The program above proceeds to compile as far as:
[error] /Users/jz/code/scala-bug-4744/src/main/scala/Bar.scala:2:7: type arguments [Int] do not conform to class Foo's type parameter bounds [T <: Comparable[_ >: T]
[error] val quux = new Foo[Int]()
[error] ^
[error] /Users/jz/code/scala-bug-4744/src/main/scala/Bar.scala:2:18: type arguments [Int] do not conform to class Foo's type parameter bounds [T <: Comparable[_ >: T]]
[error] val quux = new Foo[Int]()
[error] ^
Using val quux = new Foo[String]() instead compiles successfully.

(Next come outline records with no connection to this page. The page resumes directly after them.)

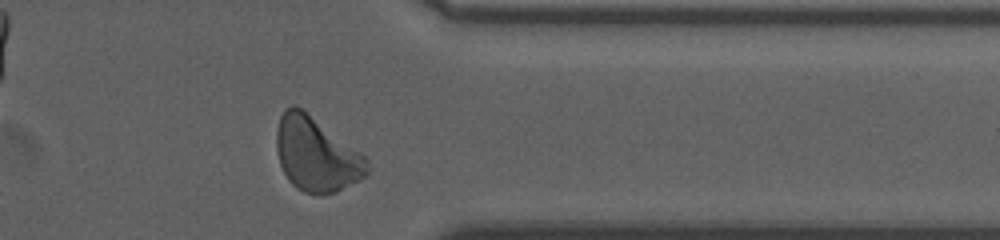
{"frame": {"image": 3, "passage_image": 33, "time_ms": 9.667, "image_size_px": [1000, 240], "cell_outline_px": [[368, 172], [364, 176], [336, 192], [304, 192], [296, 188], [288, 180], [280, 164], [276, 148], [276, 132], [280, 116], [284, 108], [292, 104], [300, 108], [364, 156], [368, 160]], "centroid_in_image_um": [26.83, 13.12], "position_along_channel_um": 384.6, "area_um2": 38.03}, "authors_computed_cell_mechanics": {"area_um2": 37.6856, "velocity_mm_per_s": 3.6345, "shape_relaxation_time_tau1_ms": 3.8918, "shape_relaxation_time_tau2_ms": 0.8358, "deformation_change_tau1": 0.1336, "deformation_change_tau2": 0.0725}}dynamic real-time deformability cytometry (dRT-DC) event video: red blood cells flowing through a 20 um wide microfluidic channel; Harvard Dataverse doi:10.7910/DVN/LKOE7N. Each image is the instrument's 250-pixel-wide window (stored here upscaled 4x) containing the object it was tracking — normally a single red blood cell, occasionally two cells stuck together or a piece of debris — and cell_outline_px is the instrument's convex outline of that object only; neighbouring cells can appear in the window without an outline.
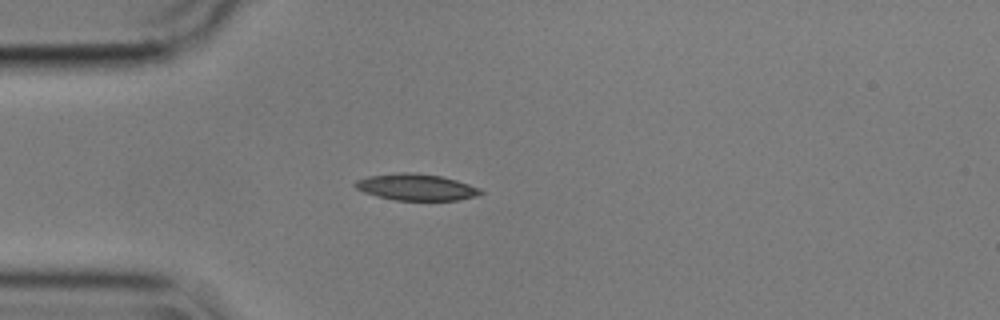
{"species": "common noctule bat (a hibernating species)", "species_latin": "Nyctalus noctula", "temperature_condition": "cold", "stored_images_in_passage": 42, "camera_frame_rate_fps": 3000, "um_per_image_px": 0.085, "animal": {"sex": "male", "body_mass_g": 17.9}, "frame": {"image": 1, "passage_image": 1, "time_ms": 0.0, "image_size_px": [1000, 320], "cell_outline_px": [[484, 192], [476, 196], [456, 200], [396, 200], [364, 192], [356, 188], [352, 184], [356, 180], [368, 176], [400, 172], [416, 172], [440, 176], [456, 180], [480, 188]], "centroid_in_image_um": [35.37, 15.89], "position_along_channel_um": 49.6, "area_um2": 19.25}}
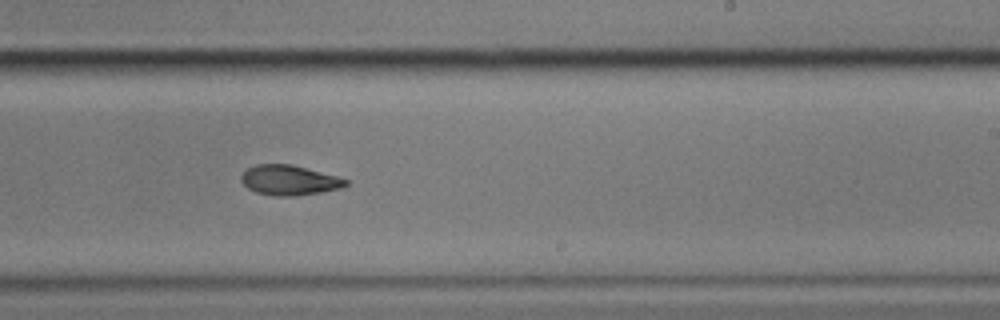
{"frame": {"image": 2, "passage_image": 20, "time_ms": 6.333, "image_size_px": [1000, 320], "cell_outline_px": [[348, 184], [340, 188], [320, 192], [296, 196], [272, 196], [256, 192], [248, 188], [240, 180], [240, 176], [248, 168], [256, 164], [288, 164], [336, 176], [348, 180]], "centroid_in_image_um": [24.54, 15.33], "position_along_channel_um": 264.5, "area_um2": 18.03}}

The code that checks for this is:
def findCyclicalLowerBound(tp: Type): Symbol = {
tp match {
case TypeBounds(lo, _) =>
// check that lower bound is not an F-bound
// but carefully: class Foo[T <: Bar[_ >: T]] should be allowed
for (tp1 @ TypeRef(_, sym, _) <- lo) {
if (settings.breakCycles) {
if (!sym.maybeInitialize) {
log(s"Cycle inspecting $lo for possible f-bounds: ${sym.fullLocationString}")
return sym
}
}
else sym.initialize
}
case _ =>
}
NoSymbol
}
The caller to this method knows if we are checking a Java-defined symbol; it could pass this information in we could change the condition to:
if (isJava || settings.breakCycles)`
I'm not 100% sure, but I feel like the better approach might be to use a custom type traverser (rather than tp.foreach) that stops descending at the _ >: T existential.